#### TASK ITEM
Reproduce verbatim the line where "hfov_deg: 38.9" occurs, along with all following lines down to the last line of the data.

#### DATA EXCERPTS
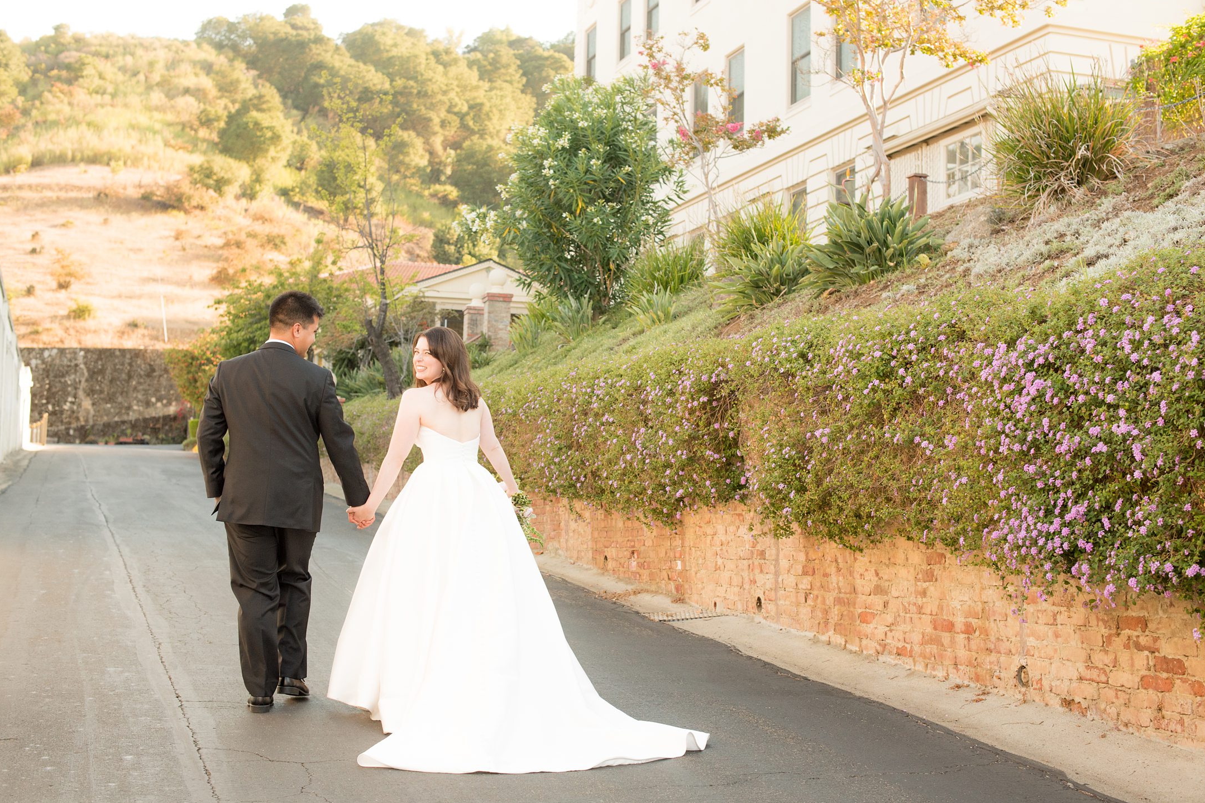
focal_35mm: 51
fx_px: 1707
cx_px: 603
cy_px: 396
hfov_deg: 38.9
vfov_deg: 26.5
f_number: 5
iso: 500
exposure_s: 1/800
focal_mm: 50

#### TASK SOLUTION
hfov_deg: 38.9
vfov_deg: 26.5
f_number: 5
iso: 500
exposure_s: 1/800
focal_mm: 50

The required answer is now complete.